A Beginner

发布于 2011-04-01  2.5k 次阅读


import java.io.BufferedReader;
import java.io.File;
import java.io.FileInputStream;
import java.io.IOException;
import java.io.InputStreamReader;
import java.util.Iterator;

import org.apache.lucene.analysis.Analyzer;
import org.apache.lucene.analysis.standard.StandardAnalyzer;
import org.apache.lucene.document.Document;
import org.apache.lucene.document.Field;
import org.apache.lucene.document.NumberTools;
import org.apache.lucene.document.Field.Index;
import org.apache.lucene.document.Field.Store;
import org.apache.lucene.index.IndexWriter;
import org.apache.lucene.index.IndexWriter.MaxFieldLength;
import org.apache.lucene.queryParser.MultiFieldQueryParser;
import org.apache.lucene.queryParser.QueryParser;
import org.apache.lucene.search.Filter;
import org.apache.lucene.search.IndexSearcher;
import org.apache.lucene.search.Query;
import org.apache.lucene.search.ScoreDoc;
import org.apache.lucene.search.TopDocs;
import org.junit.Test;

 

/**
 * @author WilKey
 * @see A Beginner's Guide for Lucene
 *
 */
public class HelloWorld {
 //源数据路径
 String dsPath = "D:\workspace\LuceneExample\luceneds\笔记.txt";
 
 //存放索引文件位置,及索引库
 String indexPath = "D:\workspace\LuceneExample\luceneindex";
 
 //分词器
 Analyzer analyzer = new StandardAnalyzer();
 
 /**
  * 创建索引
  *
  * IndexWriter //用来操作(CRU)索引库的
  */
 
 @Test
 public void createIndex() throws Exception{
  File file = new File(dsPath);
  
  //Document存放经过组织后的数据源,只有转换为Document对象才可以被索引和搜索到
  Document doc = new Document();
  
  //文件名称
  doc.add(new Field("name",file.getName(),Store.YES,Index.ANALYZED));
  
  //检索到的内容
  doc.add(new Field("content",readFileContent(file),Store.YES,Index.ANALYZED));
  
  //文件大小
  doc.add(new Field("size",NumberTools.longToString(file.length()),Store.YES,Index.NOT_ANALYZED));
  
  //检索到的文件位置
  doc.add(new Field("path",file.getAbsolutePath(),Store.YES,Index.NOT_ANALYZED));
  
  //建立索引
  IndexWriter indexWriter = new IndexWriter(indexPath,analyzer,true,MaxFieldLength.LIMITED);
  indexWriter.addDocument(doc);
  indexWriter.close();
 }
 
 
 /**
  * 搜索
  *
  * IndexSearcher 用来在索引库中进行查询
  */
 @Test
 public void search() throws Exception{
  //请求字段
  //String queryString = "document";
  String queryString = "东乡";
  // 1、把要搜索的文本解析为 Query
  String[] fields = {"name","content"};
  QueryParser queryParser = new MultiFieldQueryParser(fields,analyzer);
  Query query  = queryParser.parse(queryString);
  // 2、进行查询,从索引库中查找
  IndexSearcher indexSearcher = new IndexSearcher(indexPath);
  Filter filter = null;
  
  TopDocs topDocs = indexSearcher.search(query,filter,10000);
  System.out.println("总共有["+topDocs.totalHits+"]条匹配结果。

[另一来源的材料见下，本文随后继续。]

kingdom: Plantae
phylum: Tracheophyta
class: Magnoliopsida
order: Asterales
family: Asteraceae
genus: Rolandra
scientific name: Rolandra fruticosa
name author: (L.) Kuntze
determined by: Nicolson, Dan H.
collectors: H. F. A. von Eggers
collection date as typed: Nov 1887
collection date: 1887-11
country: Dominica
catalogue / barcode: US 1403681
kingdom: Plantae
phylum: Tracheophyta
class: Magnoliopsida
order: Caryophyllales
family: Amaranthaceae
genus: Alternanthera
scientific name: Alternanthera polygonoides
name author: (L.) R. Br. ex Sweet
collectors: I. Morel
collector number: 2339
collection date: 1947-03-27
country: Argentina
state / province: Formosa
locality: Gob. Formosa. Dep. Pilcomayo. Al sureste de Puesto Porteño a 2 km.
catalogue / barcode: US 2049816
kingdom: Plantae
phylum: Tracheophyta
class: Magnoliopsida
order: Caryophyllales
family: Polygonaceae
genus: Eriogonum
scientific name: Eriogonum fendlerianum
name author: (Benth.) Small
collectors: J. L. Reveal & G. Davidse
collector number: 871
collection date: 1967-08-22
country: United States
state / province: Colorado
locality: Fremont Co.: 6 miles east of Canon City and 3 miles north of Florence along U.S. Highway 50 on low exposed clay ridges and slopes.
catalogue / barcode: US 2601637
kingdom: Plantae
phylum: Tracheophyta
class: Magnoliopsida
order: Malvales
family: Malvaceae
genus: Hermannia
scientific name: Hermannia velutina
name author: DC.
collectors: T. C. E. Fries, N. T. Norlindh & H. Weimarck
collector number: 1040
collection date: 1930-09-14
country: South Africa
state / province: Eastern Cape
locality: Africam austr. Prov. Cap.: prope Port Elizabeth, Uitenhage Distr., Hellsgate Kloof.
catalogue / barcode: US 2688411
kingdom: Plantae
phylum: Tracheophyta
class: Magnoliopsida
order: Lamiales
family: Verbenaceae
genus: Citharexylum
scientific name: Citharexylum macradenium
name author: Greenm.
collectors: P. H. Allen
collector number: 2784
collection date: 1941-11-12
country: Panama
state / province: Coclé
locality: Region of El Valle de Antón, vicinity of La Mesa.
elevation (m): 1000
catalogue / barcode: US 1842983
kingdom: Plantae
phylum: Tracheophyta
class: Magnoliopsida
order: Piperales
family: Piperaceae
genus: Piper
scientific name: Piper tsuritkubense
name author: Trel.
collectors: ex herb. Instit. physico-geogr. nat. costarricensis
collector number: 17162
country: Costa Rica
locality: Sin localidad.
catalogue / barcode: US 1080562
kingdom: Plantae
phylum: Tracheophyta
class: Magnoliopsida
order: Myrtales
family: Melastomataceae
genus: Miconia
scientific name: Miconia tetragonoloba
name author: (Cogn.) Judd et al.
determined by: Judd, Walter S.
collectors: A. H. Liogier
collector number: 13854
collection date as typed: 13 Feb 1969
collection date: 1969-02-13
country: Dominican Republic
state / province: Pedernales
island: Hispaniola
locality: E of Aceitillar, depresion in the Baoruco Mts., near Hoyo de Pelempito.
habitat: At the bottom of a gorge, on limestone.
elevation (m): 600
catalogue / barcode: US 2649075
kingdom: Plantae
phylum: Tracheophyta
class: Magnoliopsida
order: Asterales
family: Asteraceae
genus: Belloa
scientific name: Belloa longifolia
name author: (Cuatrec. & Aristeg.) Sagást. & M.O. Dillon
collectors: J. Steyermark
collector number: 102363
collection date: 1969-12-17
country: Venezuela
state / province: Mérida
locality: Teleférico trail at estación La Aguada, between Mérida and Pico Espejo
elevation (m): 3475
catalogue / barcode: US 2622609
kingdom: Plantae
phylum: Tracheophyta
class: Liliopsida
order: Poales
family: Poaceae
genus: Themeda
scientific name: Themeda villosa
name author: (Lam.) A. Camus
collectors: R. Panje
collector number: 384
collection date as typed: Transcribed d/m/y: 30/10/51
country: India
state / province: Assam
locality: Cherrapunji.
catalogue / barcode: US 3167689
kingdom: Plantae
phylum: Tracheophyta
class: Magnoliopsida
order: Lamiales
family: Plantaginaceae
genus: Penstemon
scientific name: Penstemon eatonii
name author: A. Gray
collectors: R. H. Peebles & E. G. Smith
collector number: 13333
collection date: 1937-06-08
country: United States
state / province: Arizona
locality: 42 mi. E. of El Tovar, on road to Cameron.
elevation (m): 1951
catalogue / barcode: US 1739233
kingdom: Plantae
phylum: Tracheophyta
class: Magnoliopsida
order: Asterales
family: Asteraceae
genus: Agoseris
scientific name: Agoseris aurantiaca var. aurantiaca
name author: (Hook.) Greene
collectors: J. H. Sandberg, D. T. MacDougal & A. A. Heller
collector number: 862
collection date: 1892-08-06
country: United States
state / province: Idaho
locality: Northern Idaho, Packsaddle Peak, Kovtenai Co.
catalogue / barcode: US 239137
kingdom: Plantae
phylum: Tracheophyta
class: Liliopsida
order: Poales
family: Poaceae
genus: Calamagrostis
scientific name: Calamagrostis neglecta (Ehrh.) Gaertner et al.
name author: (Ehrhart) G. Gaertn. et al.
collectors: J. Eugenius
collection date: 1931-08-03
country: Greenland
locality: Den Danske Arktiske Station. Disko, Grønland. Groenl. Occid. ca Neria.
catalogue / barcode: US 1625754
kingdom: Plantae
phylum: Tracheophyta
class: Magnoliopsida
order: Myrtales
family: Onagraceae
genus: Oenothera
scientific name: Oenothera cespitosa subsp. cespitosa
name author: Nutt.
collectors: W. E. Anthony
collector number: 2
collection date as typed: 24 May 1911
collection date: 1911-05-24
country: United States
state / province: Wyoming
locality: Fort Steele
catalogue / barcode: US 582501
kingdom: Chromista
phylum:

");
  
  // 3、打印结果
  for (ScoreDoc scoreDoc : topDocs.scoreDocs) {
   //文档内部编号
   int index = scoreDoc.doc;
   //根据编号取出相应的文档
   Document doc  = indexSearcher.doc(index);
   System.out.println("==================================");
   System.out.println("name = "+doc.get("name"));
   System.out.println("content = "+doc.get("content"));
   System.out.println("size = "+doc.get("size"));
   System.out.println("path = "+doc.get("path"));
  }
 }
 
 /**
  * 读取文件内容
  *
  */
 /**
  * @param file
  * @return
  */
 public static String readFileContent(File file){
  StringBuffer content = null;
  BufferedReader bfreader = null;
  try {
   bfreader = new BufferedReader(new InputStreamReader(new FileInputStream(file)));
    content = new StringBuffer();
   
   for (String line = null; (line = bfreader.readLine()) !=null;) {
    content.append(line).append("\n");
   }
   
  } catch (Exception e) {
   // TODO: handle exception
   System.out.println("RuntimeException :" + e.getMessage());
  }finally{
   try {
    bfreader.close();
   } catch (IOException e) {
    // TODO Auto-generated catch block
    e.printStackTrace();
   }
  }
  return content.toString();
 }
}